D’autre part, le système de contrôle d’accès TMAC repose sur la relation entre plusieurs collaborateurs travaillant sur une même tâche. Le succès de la mission dépendra ainsi de la bonne gestion des droits d’accès. Enfin, le modèle ORBAC consiste à contrôler l’accès en se référant aux règles de l’organisation. 

Découvrir notre article sur la cybersécurité, pour mieux comprendre ses enjeux.

Comment se fait le contrôle d’accès ?

Dans les systèmes d’information, la définition de contrôle d’accès comporte trois grandes étapes résumées par le protocole AAA. Ces lettres renvoient aux termes anglais : Authentification, Authorization et Accounting (authentification, autorisation et traçabilité). Ainsi, le dispositif de contrôle d’accès gère entre autres :

  • l’identification des autorisations ;
  • l’authentification (mot de passe, jeton, accès biométrique…) ;
  • l’autorisation des accès ;
  • la responsabilité des organisations grâce aux identifiants de connexion (mots de passe, codes PIN, données biométriques, clés électroniques…).

Aujourd’hui, les experts en sécurité informatique conseillent souvent de coupler les contrôles d’accès physiques et logiques. Il peut s’agir d’un jeton d’authentification et d’un mot de passe, d’un code unique et d’une empreinte digitale… Cette méthode est aussi recommandée par la Commission nationale de l’informatique et des libertés (CNIL).
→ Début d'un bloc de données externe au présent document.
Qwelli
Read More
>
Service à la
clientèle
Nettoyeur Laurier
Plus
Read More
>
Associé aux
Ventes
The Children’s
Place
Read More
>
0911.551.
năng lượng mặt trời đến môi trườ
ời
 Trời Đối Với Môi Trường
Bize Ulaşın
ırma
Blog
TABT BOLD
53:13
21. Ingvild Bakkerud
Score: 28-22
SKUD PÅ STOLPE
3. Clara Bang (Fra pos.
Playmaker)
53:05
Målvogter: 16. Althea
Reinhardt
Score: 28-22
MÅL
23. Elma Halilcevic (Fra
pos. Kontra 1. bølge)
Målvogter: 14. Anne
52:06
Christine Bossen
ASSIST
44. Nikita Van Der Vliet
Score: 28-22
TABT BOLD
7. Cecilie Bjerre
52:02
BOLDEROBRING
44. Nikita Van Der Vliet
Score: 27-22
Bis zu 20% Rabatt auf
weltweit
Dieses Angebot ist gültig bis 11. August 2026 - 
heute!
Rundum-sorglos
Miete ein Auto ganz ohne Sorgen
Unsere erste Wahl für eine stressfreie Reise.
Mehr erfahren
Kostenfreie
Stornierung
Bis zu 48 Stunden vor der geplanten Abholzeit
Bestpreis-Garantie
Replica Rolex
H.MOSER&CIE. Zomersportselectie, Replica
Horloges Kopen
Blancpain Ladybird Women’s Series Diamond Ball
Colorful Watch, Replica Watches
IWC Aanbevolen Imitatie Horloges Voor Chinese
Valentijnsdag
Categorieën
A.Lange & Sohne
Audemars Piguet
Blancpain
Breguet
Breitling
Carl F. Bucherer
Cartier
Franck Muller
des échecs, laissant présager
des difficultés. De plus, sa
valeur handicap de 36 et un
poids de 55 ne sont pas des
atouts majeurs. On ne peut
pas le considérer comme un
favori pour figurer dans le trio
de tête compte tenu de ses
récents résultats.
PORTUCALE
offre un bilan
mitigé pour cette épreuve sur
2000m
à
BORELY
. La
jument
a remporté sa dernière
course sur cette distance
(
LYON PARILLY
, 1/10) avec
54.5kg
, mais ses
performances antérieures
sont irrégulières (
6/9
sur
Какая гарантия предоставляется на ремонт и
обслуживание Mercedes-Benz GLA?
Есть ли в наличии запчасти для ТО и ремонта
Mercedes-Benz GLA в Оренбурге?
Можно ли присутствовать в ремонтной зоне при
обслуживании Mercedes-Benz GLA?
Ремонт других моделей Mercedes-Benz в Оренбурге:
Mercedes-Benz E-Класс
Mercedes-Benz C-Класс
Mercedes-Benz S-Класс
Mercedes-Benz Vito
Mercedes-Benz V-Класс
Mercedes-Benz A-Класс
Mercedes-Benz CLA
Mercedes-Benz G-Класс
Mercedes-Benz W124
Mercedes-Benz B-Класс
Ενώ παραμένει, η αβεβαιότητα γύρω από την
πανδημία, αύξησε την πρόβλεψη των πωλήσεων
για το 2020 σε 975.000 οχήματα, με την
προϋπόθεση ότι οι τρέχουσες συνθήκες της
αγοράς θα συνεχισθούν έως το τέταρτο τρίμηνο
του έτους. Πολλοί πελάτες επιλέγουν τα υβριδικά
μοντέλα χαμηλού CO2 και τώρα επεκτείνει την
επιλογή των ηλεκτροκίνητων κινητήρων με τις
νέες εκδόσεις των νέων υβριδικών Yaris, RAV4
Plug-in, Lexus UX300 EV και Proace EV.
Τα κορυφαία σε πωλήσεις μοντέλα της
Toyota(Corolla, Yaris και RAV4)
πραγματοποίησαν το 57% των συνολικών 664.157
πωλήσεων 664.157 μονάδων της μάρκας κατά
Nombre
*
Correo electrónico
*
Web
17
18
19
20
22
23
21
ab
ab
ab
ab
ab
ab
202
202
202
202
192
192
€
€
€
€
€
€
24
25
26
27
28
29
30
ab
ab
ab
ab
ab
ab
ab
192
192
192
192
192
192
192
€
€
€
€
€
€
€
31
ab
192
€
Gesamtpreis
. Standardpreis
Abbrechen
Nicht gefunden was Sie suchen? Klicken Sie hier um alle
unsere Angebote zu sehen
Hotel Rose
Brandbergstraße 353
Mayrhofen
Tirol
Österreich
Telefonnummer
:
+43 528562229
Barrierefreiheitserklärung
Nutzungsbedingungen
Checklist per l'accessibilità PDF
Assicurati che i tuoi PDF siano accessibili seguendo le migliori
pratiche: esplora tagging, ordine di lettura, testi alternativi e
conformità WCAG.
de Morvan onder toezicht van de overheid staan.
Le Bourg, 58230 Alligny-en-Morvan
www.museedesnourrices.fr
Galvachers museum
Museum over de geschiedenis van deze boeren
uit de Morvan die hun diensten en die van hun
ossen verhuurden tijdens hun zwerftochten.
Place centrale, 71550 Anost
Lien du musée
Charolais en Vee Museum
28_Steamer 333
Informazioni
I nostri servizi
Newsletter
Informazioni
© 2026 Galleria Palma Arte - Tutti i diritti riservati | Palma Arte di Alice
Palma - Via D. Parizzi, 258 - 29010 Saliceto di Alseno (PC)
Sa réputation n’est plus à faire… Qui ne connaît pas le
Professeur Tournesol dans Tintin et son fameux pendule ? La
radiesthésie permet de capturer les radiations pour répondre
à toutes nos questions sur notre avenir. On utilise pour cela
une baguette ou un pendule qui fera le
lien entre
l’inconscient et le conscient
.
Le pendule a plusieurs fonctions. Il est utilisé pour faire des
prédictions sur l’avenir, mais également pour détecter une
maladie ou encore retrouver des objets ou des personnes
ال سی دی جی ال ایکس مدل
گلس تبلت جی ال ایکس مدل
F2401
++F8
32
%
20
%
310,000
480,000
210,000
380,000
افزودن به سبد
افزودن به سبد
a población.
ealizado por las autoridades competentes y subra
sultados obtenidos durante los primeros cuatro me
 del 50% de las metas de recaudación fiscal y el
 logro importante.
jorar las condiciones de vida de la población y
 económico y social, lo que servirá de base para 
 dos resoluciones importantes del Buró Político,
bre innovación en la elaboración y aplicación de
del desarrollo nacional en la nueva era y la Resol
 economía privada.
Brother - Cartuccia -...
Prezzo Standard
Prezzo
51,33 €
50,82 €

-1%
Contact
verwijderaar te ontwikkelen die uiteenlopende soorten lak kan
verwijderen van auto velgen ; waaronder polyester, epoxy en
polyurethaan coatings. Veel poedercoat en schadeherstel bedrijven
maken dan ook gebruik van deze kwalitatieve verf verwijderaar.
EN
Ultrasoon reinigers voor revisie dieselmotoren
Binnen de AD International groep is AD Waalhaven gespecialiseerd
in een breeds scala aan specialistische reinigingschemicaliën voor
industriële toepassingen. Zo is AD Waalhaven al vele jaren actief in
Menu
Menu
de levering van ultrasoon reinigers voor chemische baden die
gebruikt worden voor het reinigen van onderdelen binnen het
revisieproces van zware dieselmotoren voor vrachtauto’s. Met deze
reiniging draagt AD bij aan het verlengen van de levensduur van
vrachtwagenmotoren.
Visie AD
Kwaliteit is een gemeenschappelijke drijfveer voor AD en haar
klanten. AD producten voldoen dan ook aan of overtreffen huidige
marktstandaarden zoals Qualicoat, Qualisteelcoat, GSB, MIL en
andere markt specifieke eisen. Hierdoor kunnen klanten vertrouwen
Elle permet en effet de bénéficier d’un SI de haute sécurité. 

Toutefois, certains lecteurs biométriques ne sont pas suffisamment matures pour être généralisés. Les outils de reconnaissance faciale, par exemple, ont encore besoin d’être perfectionnés. Pour l’instant, l’utilisateur risque de ne pas être reconnu en cas de changements physiques notables. Le lecteur d’empreintes digitales, en revanche, a déjà fait ses preuves dans différents systèmes et environnements numériques.